A recent interview with a SEPTA spokesperson revealed that anyone waiting for trolley cars along Germantown Avenue will be waiting for quite a while.
SEPTA plans to launch a study in 2020 to assess the current status of Routes 23 and 56 and projects that it will last until 2026. The study, “budgeted at $2 million,” will reveal the future of the 23 trolley.
“Route 23 – the 90s route – has been on hiatus, if you will, and we want to take a look at that to talk about potentially restoring them,” said Manny Smith, public information manager for SEPTA’S media relations team.
Route 23 was once the longest streetcar route in the world (and quite possibly the most nostalgic), cruising from South Philadelphia through center city, traveling north on Germantown Avenue through North Philadelphia, and finally arriving home in Chestnut Hill, before SEPTA “temporarily” suspended the service in 1992 and replaced the electric trolleys with diesel buses.
Changes to Route 23 affect an average daily ridership of 23,000 riders, counted as they get on the buses at any point along the entirety of the route.

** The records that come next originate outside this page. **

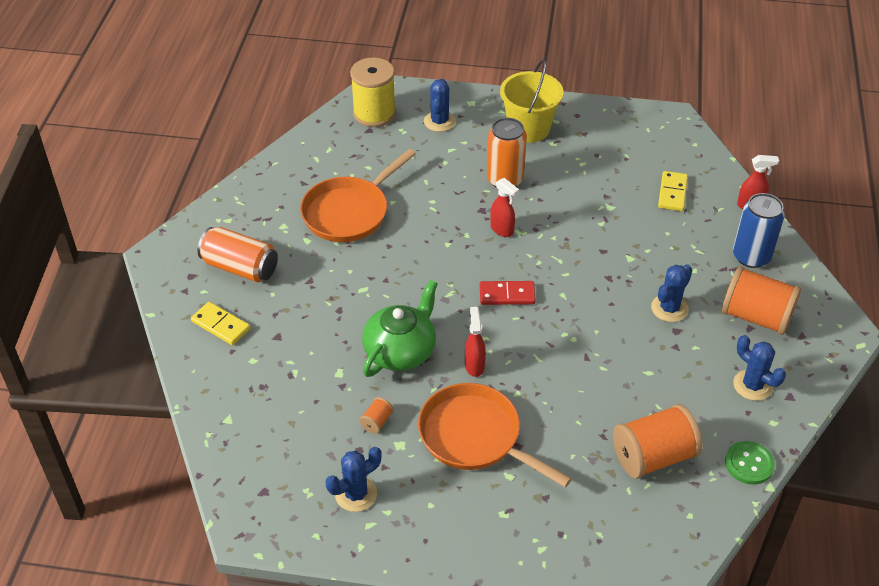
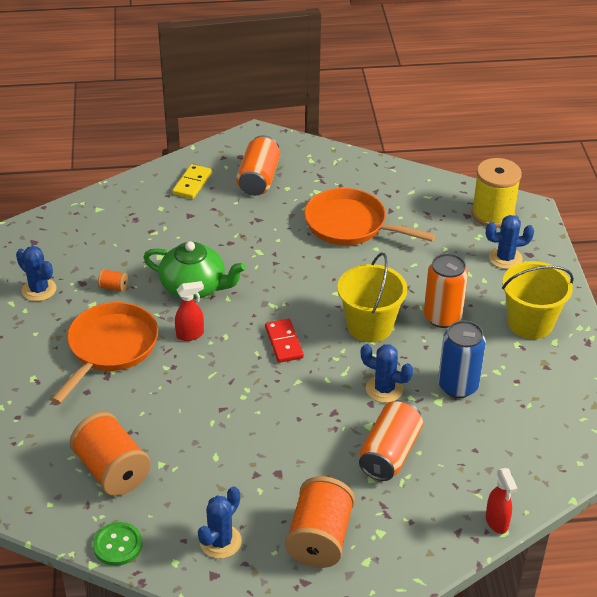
camera: 75 degrees right, 5 degrees down
red spray bottle [490,178,519,237] -> yellow bucket [337,252,407,342]
blue cactus [651,264,692,322] -> blue cactus moved to [361,344,413,403]
yellow domino [658,171,688,211] -> none
blue can [733,193,785,268] -> blue can moved to [438,320,486,398]
none -> orange can [359,400,423,481]

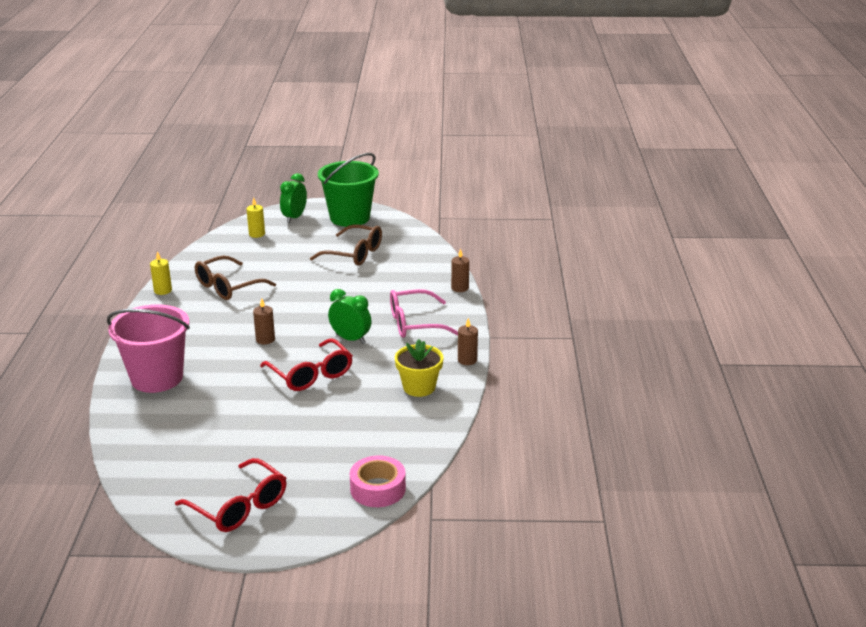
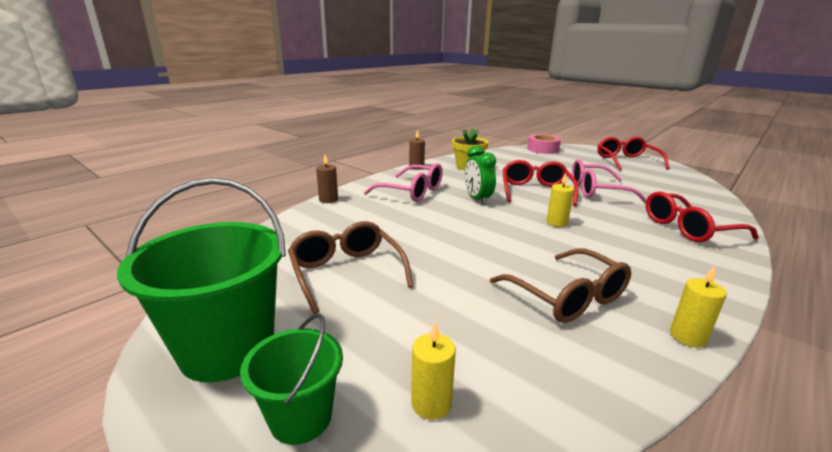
camera: 140 degrees left, 5 degrees down
pink bucket [107,304,190,393] -> red glasses [646,191,759,242]
brown glasses [195,256,276,300] -> brown glasses turned 60 degrees clockwise [490,249,631,323]
brown candle [253,299,275,345] -> yellow candle [546,173,574,227]
green clock [280,173,307,223] -> green bucket [240,313,343,445]
none -> pink glasses [572,159,647,203]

“SEPTA deemed the replacement temporary and then claimed the service would be restored as soon as new cars could be ordered, with a target date of 1997,” according to a July 2011 story by WHYY’s Newsworks.
Eighteen years later, we’re still more than a decade away from even the possibility that trolley cars will return.

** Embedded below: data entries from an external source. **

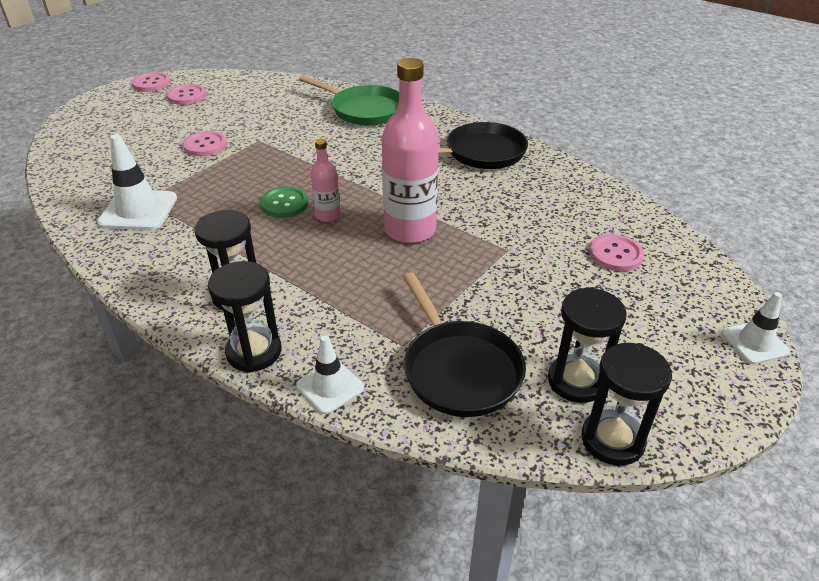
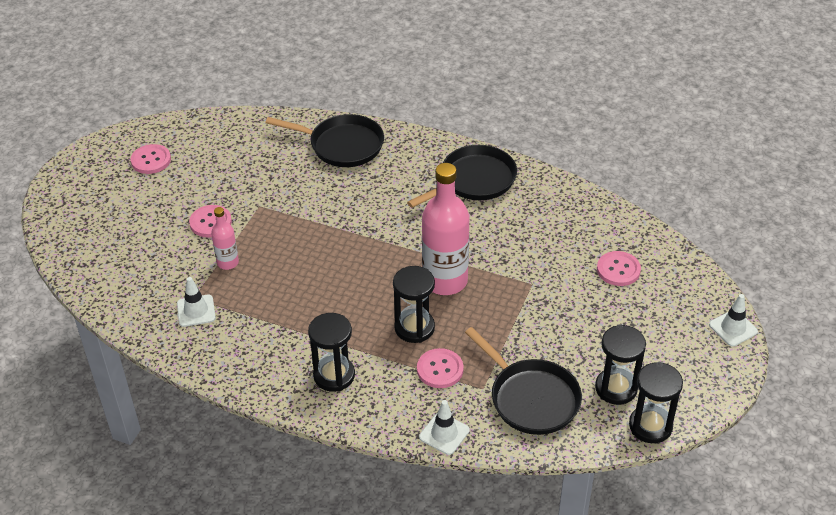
camera: 15 degrees left, 5 degrees up
white traffic cone [97,134,177,230] -> white traffic cone [177,277,216,327], size x0.62
pink button [132,72,171,92] -> pink button moved to [417,348,464,388]
black hourglass [208,261,281,373] -> black hourglass moved to [393,266,435,343]
green button [260,186,309,218] -> none
green pan [299,75,399,125] -> black pan [266,114,384,167]
pink bottle [311,139,340,222] -> pink bottle moved to [211,207,239,270]

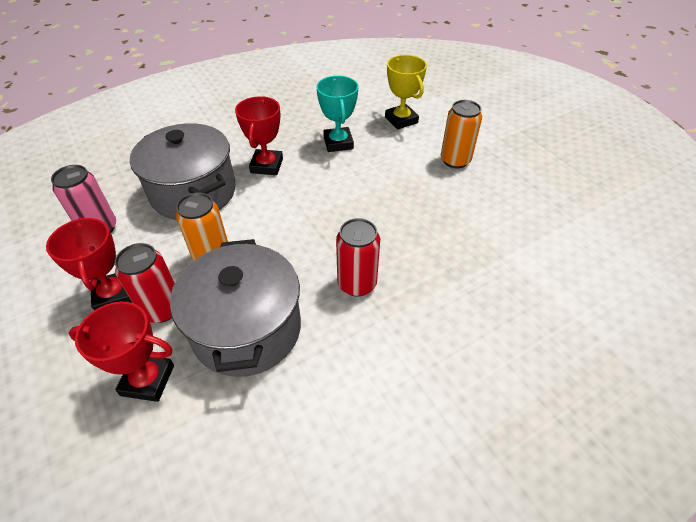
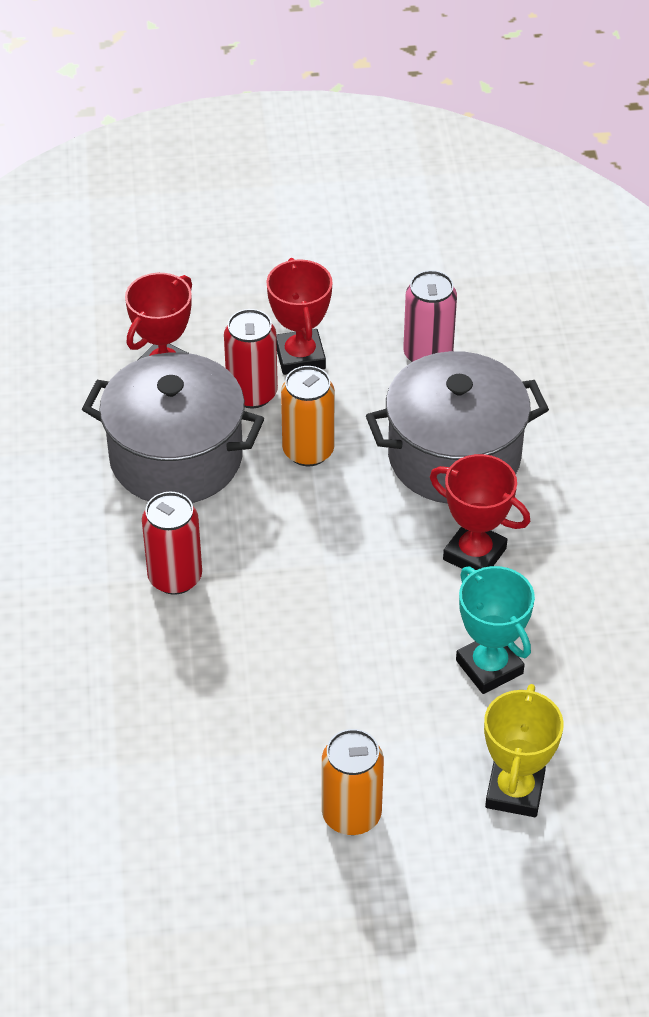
camera: 115 degrees right, 0 degrees up
red trophy [46,217,132,310] -> red trophy turned 75 degrees clockwise [266,258,333,375]
turquoise trophy [316,76,358,152] -> turquoise trophy turned 45 degrees clockwise [456,566,535,694]
yellow trophy [385,55,427,129] -> yellow trophy turned 75 degrees counterclockwise [484,684,564,817]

Route 23, soon to be split into Routes 23 and 45, will remain a bus route until the end of the study when “there could be a shift in consideration about rail at that time,” said Smith. Until then, answers remain elusive for the impatient and scant for the curious.
Meanwhile, questions loom. In a modern environment can rail vehicles operate in an efficient manner? What kind of infrastructure is needed for rail restoration? What type of vehicle will be best? What best suits the riders’ needs? How much would it cost?
“Once the study starts, it will answer all of these questions,” Smith said.
In the interlude, SEPTA’s Rebuilding For The Future Program, which aims to provide safe, reliable service, while enhancing the travel experience for current and future customers, is currently pursuing track reconstruction and improvements on other trolley routes in the city: routes 10, 11, 13, 15, 34, 36, 101 and 102 in order to bring the trolley program up to speed.
SEPTA is currently exploring if and how they can integrate newer vehicles into the already-existent, older trolley system. The modern streetcars are longer and what SEPTA calls “articulated,” or having sections connected by flexible, accordion-like joints so that more people can ride on one vehicle.
“If we did that, we will probably need to look at making some street and infrastructure improvements again,” Smith said. “We would potentially need to build sidewalk cut-outs, and restrict parking in a little bit more places than it is already.”